+++ 文档摘录 +++

1,2,4-三氮杂苯-(H2O)n复合物氢键相互作用的密度泛函理论研究

用密度泛函理论方法在B3LYP/6-31++G**水平上对1,2,4-三氮杂苯-(H₂O)_n (n＝1, 2, 3)氢键复合物的基态进行了结构优化和能量计算, 结果表明复合物之间存在较强的氢键作用, 所有稳定复合物结构中形成一个N…H—O氢键并终止于弱O…H—C氢键的氢键水链的构型最稳定. 同时, 用含时密度泛函理论方法(TD-DFT)在TD-B3LYP/6-31++G**水平上计算了1,2,4-三氮杂苯单体及其氢键复合物的单重态第一¹(n, π^*)垂直激发能.

Density Functional Theory Study on Hydrogen Bonding Interaction of 1,2,4-Triazine-(H2O)n

Direct density functional theory B3LYP was employed to obtain the optimized geometries of the ground state for 1,2,4-triazine-(H₂O)_n (n＝1, 2, 3) complexes. All calculations indicate that the 1,2,4- triazine-water complexes on the ground state have strong hydrogen bonding interaction, and the structure having an N…H—O hydrogen bond and a chain of water molecules, which is terminated by an O…H—C hydrogen bond, is most stable. The first singlet (n, π^*) vertical excitation energy of the monomer 1,2,4-triazine and the hydrogen bonding complexes between 1,2,4-triazine and water has been investigated by time-dependent density functional theory.

+++

**你的任务:** 这段摘要中，在TD-B3LYP/6-31++G**水平上计算的是1,2,4-三氮杂苯单体及其氢键复合物的哪种激发能？ 只依据这段摘要作答。

+++ 给定记录 +++

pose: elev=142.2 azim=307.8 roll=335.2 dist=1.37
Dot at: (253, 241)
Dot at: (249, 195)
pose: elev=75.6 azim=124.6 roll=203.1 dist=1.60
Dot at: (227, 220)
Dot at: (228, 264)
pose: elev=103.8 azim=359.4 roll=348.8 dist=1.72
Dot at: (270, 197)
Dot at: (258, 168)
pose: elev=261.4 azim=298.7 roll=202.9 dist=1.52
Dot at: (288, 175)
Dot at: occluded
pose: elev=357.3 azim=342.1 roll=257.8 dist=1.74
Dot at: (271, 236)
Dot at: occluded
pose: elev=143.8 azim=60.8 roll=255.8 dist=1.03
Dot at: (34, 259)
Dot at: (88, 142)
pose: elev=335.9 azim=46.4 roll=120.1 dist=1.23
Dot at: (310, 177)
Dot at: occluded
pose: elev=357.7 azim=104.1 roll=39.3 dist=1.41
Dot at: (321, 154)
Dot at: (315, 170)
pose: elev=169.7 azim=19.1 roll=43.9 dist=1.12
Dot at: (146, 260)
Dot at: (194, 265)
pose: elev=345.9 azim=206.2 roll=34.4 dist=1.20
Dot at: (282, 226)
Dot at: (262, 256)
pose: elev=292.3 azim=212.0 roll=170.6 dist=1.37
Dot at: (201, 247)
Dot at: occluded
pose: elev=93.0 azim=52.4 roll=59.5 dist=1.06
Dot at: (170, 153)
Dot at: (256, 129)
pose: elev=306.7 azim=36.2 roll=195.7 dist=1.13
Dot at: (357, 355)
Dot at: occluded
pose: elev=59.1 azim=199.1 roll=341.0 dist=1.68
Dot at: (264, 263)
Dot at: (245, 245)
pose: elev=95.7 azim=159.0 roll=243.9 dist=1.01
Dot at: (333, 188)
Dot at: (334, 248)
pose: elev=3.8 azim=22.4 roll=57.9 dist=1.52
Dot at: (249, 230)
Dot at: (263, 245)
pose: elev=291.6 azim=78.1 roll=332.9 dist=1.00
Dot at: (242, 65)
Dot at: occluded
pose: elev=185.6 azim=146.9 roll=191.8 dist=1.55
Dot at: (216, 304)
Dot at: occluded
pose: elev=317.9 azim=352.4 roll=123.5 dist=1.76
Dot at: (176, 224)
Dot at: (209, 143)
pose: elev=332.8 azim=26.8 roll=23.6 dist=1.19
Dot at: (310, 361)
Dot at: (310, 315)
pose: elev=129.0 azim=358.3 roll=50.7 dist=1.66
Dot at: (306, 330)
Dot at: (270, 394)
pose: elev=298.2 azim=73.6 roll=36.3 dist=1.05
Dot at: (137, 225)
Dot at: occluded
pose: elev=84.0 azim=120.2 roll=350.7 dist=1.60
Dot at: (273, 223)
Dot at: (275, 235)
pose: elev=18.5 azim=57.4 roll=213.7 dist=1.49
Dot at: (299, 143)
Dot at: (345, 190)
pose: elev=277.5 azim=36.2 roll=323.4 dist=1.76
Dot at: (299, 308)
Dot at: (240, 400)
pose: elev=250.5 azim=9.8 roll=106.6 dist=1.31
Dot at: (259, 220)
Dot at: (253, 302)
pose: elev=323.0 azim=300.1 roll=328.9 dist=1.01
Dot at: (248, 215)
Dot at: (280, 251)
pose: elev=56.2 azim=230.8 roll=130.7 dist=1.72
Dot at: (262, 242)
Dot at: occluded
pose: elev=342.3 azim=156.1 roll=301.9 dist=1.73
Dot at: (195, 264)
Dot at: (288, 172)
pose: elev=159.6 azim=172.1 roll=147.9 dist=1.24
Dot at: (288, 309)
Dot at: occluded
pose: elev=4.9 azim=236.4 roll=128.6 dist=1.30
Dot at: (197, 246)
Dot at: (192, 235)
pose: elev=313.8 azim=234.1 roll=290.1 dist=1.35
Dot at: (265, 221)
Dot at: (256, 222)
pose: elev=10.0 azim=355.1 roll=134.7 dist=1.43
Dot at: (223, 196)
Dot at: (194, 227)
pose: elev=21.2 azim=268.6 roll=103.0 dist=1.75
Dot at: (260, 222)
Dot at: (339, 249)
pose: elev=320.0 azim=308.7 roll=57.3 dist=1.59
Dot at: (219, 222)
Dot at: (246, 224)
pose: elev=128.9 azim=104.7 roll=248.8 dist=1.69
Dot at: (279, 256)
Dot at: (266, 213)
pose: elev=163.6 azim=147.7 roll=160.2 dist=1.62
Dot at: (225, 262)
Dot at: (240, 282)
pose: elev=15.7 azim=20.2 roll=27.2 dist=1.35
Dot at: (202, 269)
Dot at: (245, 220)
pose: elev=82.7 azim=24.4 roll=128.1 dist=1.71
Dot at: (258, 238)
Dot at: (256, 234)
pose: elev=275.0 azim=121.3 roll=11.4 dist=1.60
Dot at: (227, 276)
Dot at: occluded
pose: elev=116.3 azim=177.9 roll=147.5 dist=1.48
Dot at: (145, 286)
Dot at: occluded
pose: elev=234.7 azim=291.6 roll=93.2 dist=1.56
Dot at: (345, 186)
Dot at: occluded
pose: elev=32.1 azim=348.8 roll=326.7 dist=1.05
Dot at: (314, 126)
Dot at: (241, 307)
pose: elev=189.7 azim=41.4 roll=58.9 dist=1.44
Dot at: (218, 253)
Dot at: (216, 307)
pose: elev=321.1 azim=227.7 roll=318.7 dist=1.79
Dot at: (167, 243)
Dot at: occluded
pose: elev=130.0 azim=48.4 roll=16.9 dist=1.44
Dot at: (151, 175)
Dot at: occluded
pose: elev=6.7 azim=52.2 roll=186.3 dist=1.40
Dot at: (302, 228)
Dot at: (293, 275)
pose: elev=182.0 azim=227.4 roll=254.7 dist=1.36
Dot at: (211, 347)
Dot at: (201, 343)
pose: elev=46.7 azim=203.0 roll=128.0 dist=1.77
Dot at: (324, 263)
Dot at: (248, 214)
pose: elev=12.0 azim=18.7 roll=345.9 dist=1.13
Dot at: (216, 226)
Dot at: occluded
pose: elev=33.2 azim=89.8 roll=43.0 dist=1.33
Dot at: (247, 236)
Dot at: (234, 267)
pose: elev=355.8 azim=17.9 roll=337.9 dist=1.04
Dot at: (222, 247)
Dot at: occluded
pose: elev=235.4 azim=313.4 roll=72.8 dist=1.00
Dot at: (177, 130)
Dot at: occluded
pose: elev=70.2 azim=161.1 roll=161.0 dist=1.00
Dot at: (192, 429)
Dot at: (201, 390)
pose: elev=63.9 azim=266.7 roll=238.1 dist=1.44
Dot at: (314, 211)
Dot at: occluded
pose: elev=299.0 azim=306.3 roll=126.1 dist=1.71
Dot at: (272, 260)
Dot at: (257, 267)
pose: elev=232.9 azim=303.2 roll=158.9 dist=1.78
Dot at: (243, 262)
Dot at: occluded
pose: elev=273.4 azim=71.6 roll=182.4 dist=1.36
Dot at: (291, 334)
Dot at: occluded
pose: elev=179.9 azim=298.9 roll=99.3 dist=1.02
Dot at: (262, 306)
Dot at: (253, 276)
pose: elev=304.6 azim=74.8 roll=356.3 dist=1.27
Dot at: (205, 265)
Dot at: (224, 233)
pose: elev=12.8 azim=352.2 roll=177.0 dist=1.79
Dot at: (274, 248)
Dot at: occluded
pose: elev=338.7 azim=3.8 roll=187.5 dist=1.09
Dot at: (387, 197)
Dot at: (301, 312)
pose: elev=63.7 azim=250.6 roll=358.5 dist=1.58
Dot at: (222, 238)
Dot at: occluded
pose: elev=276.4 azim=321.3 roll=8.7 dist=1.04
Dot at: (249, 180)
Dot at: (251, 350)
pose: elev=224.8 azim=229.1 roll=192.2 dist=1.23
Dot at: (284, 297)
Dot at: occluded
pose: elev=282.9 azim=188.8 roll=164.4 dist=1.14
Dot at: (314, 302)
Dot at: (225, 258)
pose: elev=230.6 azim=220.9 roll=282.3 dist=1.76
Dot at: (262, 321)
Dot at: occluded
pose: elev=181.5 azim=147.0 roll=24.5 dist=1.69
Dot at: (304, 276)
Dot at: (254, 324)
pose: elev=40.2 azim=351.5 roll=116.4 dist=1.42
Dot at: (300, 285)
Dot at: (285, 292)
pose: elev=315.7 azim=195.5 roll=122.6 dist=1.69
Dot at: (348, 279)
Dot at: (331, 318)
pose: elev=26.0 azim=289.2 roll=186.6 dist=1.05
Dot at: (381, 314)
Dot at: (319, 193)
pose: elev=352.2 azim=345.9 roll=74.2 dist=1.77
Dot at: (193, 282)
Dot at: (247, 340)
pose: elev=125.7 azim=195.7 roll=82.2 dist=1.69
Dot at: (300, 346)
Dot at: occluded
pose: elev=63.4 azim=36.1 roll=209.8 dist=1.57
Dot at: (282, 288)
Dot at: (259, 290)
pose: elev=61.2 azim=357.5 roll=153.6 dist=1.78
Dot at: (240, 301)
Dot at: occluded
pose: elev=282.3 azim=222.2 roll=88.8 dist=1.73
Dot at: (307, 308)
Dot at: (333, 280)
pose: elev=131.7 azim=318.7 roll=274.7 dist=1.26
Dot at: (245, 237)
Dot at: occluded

+++

**练习结果:** 单重态第一¹(n, π^*)垂直激发能。